For anyone familiar with arts programs, it’s an accepted truism that art can cross boundaries which other types of human interaction can’t; or at least that art can do so more easily. A quick Google search of “art breaking down barriers” yields the following four top results.
- Breaking Down Barriers Through Art | MICA
- Breaking Down Barriers Through Art | FUS
- How art breaks down barriers and builds up communities
- Breaking Down Barriers in the Arts for People with Disabilities | NEA
Each looks at this concept from a different angle, and while 4 search results do not a scientific review make, its something I personally agree exists.
Today, I wanted instead to share a couple of examples of how I’ve seen of art, particularly of the entertainment variety, pulling communities together through the connection of the internet.
Chicagovich
I am a musician – a singer – and so music speaks very directly to me. One source for my personal enjoyment which popped up on my viral internet radar is the group Leonid and Friends, a group of Russian and Ukrainian musicians who are resurrecting music from the 1970’s American supergroup, Chicago. They’ve become popular by catering to a particular sound – trying to replicate the music as it sounded on the original recordings – and hence have gained a following.
Recently, they conducted a tour to the United States, and while I didn’t get to attend, I am fascinated with how much good will they engendered. Particularly when there have been and continue to be recent issues between the United States and Russia. One of the band’s contacts did an excellent documentary about themand it was interesting to me to see how shocked and amazed the band was by the enthusiasm of their fans, regardless of the political barriers today’s societies have in place.
Anti-Spoiler Armies
I have loved the Marvel Cinematic Universe movies and with each passing year, they have grown larger and larger in the collective consciousness. Enough so that the most recent entry, Avengers: Endgame, has become the second highest-grossing movie (not adjusted for inflation) of all time in only two weeks. Over $2 billions dollars in revenue is a shocking number and this film has done it in record time.
And no, having seen it, I will not spoil anything.
Because there is a army of people out there who worked nearly tirelessly to prevent spoilers from propagating and I now feel myself to be one of them.
On Reddit and Imgur, two of the internet haunts I enjoy for my keyboard communities, each have “home pages” where the most viral posts are pushed up so they can attract more eyeballs; getting up-votes is one way that happens. Starting right after the very first showings of Endgame, there were active campaigns of people who had seen the film and started hunting out and down-voting any spoilers that were posted to bury them. To prevent them from becoming viral. To prevent them making their way to the main front pages where the unsuspecting might see.

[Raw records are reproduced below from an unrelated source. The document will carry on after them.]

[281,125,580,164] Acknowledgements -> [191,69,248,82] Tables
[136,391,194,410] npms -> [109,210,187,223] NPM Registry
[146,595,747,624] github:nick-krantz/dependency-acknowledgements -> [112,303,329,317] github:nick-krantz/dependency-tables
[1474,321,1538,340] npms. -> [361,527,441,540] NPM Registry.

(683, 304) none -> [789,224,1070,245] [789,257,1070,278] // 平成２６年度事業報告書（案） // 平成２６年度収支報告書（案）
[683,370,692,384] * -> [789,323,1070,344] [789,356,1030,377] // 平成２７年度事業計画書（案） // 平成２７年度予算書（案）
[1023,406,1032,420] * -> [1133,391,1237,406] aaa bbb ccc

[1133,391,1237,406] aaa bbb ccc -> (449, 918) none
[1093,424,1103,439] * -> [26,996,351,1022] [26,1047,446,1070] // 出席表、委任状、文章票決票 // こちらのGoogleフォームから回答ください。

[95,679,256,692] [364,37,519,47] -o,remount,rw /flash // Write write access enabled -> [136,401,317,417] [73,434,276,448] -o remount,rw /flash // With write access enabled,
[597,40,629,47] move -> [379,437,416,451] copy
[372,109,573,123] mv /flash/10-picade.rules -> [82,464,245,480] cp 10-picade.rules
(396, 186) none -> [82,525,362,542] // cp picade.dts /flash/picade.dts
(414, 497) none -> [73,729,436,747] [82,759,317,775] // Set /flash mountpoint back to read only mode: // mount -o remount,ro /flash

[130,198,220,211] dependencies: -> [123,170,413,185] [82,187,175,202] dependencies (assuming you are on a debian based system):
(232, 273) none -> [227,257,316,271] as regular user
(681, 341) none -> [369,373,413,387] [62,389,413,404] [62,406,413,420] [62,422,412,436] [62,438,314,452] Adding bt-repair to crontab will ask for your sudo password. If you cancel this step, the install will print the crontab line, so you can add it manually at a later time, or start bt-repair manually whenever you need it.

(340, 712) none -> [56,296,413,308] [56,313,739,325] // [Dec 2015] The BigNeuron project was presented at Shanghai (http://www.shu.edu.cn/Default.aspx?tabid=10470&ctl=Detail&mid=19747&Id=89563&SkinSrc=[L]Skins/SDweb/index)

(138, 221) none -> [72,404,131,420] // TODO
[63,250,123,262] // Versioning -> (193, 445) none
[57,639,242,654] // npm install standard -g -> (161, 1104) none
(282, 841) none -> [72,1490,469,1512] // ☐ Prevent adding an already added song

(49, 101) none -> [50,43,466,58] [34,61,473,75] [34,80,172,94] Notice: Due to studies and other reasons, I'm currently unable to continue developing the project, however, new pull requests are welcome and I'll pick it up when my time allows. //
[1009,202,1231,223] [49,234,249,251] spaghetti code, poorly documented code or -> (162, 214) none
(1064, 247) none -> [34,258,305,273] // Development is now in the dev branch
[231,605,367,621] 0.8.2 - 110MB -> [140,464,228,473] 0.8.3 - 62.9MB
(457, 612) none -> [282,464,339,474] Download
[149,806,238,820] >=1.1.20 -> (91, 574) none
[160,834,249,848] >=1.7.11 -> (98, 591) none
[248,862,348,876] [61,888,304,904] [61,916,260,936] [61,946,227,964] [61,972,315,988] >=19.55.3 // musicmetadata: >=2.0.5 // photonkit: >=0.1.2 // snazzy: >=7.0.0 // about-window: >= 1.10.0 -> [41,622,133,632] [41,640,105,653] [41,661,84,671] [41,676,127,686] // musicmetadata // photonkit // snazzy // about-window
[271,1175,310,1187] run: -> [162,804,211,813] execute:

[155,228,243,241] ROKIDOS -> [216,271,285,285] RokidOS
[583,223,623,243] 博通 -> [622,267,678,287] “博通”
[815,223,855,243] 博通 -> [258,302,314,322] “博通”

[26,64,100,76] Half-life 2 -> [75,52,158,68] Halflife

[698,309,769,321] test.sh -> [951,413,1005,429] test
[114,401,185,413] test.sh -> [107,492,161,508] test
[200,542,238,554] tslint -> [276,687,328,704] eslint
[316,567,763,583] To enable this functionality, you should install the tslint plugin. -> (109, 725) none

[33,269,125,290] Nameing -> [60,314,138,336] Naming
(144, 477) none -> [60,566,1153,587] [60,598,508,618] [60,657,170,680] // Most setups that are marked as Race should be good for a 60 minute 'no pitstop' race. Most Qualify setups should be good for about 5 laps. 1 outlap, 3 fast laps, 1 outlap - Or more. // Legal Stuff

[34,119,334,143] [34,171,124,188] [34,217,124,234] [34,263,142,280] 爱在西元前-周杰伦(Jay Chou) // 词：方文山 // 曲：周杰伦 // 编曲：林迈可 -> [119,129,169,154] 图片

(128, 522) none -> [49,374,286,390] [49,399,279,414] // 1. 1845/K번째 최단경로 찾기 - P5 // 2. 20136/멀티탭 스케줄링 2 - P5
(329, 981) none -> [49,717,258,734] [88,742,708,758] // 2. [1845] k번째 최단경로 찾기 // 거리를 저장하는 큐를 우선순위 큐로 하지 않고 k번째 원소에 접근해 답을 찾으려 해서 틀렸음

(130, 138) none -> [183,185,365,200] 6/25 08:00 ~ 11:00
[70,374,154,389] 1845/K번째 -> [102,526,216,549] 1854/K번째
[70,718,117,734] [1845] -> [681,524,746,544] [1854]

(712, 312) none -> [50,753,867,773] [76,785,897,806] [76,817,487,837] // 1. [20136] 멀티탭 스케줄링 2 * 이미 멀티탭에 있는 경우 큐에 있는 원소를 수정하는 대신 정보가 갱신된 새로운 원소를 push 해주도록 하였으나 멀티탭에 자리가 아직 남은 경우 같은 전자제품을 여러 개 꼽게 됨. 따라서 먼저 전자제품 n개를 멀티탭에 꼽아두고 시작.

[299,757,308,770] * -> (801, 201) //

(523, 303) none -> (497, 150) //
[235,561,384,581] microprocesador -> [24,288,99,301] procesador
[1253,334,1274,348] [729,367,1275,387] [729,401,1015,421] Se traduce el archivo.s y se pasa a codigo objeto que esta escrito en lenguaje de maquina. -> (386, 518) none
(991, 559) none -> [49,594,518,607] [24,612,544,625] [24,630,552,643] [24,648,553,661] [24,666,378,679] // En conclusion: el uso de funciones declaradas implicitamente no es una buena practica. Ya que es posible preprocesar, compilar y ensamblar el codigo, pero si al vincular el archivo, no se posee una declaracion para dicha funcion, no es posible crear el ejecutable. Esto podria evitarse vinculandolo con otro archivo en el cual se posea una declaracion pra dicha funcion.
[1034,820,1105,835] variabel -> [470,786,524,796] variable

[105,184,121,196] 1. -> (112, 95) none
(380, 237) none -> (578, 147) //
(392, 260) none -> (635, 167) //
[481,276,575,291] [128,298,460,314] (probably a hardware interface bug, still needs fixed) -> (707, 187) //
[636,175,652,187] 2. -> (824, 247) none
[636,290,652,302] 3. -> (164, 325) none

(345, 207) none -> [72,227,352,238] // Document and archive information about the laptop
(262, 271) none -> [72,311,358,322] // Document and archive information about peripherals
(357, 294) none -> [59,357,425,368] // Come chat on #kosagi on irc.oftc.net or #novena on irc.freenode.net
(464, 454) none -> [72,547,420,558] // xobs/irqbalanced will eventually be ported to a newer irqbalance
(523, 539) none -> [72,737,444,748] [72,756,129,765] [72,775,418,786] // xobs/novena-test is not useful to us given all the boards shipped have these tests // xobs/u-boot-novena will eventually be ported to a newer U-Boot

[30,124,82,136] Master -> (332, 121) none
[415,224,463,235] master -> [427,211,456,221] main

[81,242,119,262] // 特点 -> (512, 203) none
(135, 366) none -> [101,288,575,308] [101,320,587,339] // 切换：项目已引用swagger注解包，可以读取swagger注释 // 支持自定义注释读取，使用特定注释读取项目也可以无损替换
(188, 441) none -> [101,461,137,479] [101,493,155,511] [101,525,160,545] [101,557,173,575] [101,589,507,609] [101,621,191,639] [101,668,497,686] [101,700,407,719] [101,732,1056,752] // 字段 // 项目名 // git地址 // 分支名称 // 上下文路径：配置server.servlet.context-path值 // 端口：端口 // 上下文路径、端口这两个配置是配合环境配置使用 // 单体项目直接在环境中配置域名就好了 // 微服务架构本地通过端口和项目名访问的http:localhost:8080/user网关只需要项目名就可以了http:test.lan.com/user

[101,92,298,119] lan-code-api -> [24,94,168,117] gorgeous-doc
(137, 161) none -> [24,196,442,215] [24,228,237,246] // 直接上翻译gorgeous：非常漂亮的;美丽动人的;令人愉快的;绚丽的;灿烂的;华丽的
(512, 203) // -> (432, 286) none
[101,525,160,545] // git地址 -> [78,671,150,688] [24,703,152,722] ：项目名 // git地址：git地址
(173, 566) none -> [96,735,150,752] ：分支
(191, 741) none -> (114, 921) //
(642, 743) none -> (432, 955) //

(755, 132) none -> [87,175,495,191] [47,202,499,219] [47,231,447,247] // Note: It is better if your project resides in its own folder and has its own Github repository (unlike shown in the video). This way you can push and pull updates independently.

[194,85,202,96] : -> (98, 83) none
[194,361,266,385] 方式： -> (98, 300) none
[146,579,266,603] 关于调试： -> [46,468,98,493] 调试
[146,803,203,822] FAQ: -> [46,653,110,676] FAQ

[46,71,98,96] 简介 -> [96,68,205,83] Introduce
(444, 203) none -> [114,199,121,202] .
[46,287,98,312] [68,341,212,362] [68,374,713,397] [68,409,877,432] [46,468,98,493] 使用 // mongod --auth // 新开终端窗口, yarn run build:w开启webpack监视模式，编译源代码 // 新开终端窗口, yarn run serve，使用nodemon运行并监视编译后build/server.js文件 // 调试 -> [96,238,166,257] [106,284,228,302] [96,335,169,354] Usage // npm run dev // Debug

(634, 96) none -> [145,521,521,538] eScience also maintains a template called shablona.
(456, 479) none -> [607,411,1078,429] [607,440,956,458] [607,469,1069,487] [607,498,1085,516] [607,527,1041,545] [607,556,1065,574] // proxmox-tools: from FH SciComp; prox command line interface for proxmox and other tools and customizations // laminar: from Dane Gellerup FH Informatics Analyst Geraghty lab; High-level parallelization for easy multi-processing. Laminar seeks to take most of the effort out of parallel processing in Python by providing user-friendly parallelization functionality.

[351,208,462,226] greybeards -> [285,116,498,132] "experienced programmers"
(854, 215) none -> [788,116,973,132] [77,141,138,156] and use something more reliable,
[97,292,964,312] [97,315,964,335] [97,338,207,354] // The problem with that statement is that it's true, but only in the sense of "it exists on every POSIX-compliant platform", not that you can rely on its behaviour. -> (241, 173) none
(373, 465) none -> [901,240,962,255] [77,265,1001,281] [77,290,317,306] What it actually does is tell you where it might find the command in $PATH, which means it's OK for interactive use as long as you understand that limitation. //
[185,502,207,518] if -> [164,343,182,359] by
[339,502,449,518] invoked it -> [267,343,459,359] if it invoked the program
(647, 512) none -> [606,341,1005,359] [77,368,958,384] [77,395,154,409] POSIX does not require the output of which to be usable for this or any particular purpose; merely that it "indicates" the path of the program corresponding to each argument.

It was a generosity borne out of a shared fandom, a desire to help people who may be in circumstances where they couldn’t see the film opening weekend, for whatever reason.
This is weird.
Fandom is built on conversations around shared experiences with a particular show/book/movie/song/episode/etc. And yet the community of fandom with Endgame was actively trying to disrupt and break this facet of fandom. Not forever. Not maliciously. But with generosity. This was about acknowledging that just because I might have seen it open weekend, that didn’t somehow make me better or more worthy or more “fanatic” than someone else. That everyone should have the same chance to experience that movie with the same surprise and emotion regardless of when they see it.
It hasn’t just been Endgame – other similar groups are doing the same for Game of Thrones, another hugely popular series.
The point?
No real point other than it is pleasing to me to see these new types of kindness starting to pop up in the digital communities that we inhabit. And if I were to connect them to anything I would want, I would look at it from my own particular stated goal of fostering trustworthy creators.
Leonid Vorobyev and his crew of players are doing something they honestly love and keep doing it because people have responded – they are trustworthy because they haven’t tried to co-op or steal, but to create and share. Marvel has found a way to stay true to the decades of comics that long-time fans have loved while still also making it possible for new fans (like me) to engage with these characters and stories who don’t have that background.
I am not yet that prolific or good with my fiction, but I am working hard to be better so that I hopefully will be able to make some kind of impact for good. Maybe one day my art will help people cross barriers. I encourage you to keep working towards the same.